I frowned disapprovingly at the bastard not because he was wrong but because he knew more about me than I was comfortable with. He continued,
“...but right now, you are my best mate. But tomorrow, if I leave for Timbuk-bloody-tu or somewhere, that’s that. No point holding on. You see?”
“Sounds bleak.” I grumbled
“No it’s beautiful mun. And it should be the same for you and that girl. For everyone. It’s liberating don’t you see?”
We drank up and walked home in silence, forgetting about taking the bus. As we walked, I daydreamed of a sunset I saw a few months prior. It was a few days before or after the summer solstice and I was sitting on top of the cooling westward facing sand dunes at Llangennith. The swell was only a few feet high but it was rolling in perfectly uniform lines each equally spaced out. As each swell peaked it was briefly lit by the dying sun before it gently crumbled into white water. It was high tide and the white water was brighter than seemed natural. It was frothy and glowing, spreading itself over and finally sinking into the sand, leaving a magical trace of its existence before finally sinking back into the orange sea. The sky was mainly blue to the west but blackening to my rear in the east. Wisps of pink, white and reds were sprayed throughout the blue. A light offshore breeze was blowing through the dune grass, making a faint hissing sound.

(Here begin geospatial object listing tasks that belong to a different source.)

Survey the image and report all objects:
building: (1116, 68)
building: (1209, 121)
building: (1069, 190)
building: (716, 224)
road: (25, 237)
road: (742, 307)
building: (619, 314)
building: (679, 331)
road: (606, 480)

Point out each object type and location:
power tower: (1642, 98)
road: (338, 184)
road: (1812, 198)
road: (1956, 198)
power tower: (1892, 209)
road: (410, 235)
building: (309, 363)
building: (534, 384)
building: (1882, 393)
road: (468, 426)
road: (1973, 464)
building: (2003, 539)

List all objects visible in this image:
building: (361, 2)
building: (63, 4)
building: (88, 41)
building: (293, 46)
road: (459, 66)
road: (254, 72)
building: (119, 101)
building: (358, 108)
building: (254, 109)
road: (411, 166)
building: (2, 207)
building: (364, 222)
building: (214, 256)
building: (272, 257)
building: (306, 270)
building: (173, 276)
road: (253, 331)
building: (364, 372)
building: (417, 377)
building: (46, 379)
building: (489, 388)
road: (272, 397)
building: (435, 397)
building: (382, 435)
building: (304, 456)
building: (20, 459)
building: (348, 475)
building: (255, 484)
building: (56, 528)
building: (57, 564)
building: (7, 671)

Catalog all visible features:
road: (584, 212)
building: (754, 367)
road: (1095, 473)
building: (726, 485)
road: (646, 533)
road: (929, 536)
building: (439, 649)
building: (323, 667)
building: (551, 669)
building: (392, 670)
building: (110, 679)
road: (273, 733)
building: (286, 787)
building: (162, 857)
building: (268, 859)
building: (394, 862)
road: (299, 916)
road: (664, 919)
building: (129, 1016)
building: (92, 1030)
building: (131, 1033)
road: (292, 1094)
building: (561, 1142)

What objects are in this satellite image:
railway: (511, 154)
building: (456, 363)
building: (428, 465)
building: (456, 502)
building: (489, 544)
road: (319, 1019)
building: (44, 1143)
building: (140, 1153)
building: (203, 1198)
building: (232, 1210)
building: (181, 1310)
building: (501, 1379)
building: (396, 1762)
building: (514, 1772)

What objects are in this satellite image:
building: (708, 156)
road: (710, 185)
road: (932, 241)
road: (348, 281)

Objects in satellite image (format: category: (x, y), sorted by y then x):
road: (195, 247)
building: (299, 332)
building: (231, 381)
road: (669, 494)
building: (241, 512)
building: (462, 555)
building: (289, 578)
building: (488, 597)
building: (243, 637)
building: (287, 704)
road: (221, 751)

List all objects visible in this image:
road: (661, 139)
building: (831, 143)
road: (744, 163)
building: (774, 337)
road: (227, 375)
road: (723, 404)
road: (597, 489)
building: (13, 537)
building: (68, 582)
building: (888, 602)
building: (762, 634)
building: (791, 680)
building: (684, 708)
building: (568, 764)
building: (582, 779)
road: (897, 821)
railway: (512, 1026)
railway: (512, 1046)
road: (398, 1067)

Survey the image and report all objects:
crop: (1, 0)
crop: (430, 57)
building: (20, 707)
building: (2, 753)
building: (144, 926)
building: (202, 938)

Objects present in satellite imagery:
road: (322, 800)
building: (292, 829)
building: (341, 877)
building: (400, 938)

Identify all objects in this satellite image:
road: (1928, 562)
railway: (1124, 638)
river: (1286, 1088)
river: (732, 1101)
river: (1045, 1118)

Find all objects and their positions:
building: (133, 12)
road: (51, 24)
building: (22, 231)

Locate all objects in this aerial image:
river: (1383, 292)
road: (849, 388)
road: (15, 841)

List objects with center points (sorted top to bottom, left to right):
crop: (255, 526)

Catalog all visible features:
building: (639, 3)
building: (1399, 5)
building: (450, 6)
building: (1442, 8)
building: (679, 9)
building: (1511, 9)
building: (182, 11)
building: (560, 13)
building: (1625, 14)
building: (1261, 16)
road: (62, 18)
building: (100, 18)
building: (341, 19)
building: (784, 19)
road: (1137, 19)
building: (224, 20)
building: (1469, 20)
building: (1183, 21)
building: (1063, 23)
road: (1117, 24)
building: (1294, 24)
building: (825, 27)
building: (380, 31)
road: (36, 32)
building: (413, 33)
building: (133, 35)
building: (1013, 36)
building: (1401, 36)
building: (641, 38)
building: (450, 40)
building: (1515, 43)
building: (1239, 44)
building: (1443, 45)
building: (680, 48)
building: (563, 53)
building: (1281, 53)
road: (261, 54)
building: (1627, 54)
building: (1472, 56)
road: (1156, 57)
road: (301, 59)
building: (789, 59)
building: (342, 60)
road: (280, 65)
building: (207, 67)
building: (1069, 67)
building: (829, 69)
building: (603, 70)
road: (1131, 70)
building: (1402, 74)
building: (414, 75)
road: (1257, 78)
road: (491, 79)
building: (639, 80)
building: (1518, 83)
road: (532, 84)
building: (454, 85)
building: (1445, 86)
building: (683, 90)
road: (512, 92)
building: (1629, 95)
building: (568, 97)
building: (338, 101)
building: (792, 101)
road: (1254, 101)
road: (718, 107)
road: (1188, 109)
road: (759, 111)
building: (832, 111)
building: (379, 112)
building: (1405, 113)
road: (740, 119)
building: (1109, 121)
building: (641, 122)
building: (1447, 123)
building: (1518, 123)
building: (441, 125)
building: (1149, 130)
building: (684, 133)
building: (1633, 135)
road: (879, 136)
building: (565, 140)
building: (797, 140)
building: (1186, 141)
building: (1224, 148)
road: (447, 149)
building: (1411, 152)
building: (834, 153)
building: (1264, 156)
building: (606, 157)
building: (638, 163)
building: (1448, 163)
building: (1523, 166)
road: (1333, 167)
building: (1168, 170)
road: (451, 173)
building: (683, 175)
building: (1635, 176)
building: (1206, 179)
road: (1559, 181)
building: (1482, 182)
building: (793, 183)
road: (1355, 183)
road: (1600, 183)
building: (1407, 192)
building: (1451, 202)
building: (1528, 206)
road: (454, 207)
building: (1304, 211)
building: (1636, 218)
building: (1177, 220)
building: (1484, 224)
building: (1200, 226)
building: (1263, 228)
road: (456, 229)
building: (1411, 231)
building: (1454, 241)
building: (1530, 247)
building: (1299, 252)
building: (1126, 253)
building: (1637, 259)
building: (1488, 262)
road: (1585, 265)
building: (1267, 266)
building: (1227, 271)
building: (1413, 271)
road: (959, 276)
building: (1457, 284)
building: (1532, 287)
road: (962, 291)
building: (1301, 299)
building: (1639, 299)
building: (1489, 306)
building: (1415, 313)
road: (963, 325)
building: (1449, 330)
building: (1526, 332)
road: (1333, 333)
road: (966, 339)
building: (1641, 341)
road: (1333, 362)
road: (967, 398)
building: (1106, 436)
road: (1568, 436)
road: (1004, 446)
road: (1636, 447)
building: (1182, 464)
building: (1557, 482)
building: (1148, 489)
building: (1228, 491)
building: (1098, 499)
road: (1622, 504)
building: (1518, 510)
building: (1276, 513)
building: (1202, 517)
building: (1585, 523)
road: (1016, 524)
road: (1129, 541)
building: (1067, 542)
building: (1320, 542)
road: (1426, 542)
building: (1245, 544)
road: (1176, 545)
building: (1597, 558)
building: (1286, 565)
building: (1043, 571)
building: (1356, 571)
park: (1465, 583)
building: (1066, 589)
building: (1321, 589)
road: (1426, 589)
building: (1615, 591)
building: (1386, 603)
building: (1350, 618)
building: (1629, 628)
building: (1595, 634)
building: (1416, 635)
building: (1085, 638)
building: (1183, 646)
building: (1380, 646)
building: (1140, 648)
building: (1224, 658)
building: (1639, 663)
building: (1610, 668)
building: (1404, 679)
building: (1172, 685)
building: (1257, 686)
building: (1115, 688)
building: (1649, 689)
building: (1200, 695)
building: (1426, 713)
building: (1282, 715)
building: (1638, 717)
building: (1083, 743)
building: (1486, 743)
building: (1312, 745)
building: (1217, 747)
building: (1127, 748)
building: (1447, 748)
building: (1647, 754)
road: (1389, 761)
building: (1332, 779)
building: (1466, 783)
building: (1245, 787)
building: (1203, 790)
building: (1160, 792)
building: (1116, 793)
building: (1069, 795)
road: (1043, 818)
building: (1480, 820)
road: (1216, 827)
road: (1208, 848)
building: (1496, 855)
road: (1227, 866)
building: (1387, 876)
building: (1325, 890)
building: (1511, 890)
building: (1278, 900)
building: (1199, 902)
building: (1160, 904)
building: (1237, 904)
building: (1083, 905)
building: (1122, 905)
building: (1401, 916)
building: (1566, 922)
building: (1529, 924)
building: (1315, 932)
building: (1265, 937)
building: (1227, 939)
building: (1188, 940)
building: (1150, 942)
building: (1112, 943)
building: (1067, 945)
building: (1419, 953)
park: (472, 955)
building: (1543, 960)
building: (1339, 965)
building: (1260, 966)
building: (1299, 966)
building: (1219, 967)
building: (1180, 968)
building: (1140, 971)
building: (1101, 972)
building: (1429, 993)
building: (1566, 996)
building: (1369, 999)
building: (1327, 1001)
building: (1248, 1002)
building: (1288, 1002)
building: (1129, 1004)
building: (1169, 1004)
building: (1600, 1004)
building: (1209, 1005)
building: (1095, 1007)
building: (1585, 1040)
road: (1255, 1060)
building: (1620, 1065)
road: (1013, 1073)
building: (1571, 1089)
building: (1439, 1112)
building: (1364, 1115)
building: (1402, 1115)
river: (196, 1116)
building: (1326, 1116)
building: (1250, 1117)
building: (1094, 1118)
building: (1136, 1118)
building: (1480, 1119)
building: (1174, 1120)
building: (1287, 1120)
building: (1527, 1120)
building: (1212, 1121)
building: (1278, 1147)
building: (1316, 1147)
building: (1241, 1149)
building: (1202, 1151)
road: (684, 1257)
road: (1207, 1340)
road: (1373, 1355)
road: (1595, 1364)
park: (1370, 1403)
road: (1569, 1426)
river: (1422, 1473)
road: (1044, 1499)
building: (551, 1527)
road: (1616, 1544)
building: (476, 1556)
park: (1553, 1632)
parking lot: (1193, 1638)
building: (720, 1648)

I sat there and I tried to take it all in. The wind, the waves, the warmth, the sand, the sea, the sky, the clouds, the light, the dark. I wanted to hold onto it so desperately. I remember wondering to myself, just how I may hold onto a moment like that. I also remember a feeling of intense frustration that I could not be a part of it, be more within it than I already was. Gareth was right, I think. I thought back to a book I was reading while I worked in Evans’ garden. To grasp something is to lose it, it had told me.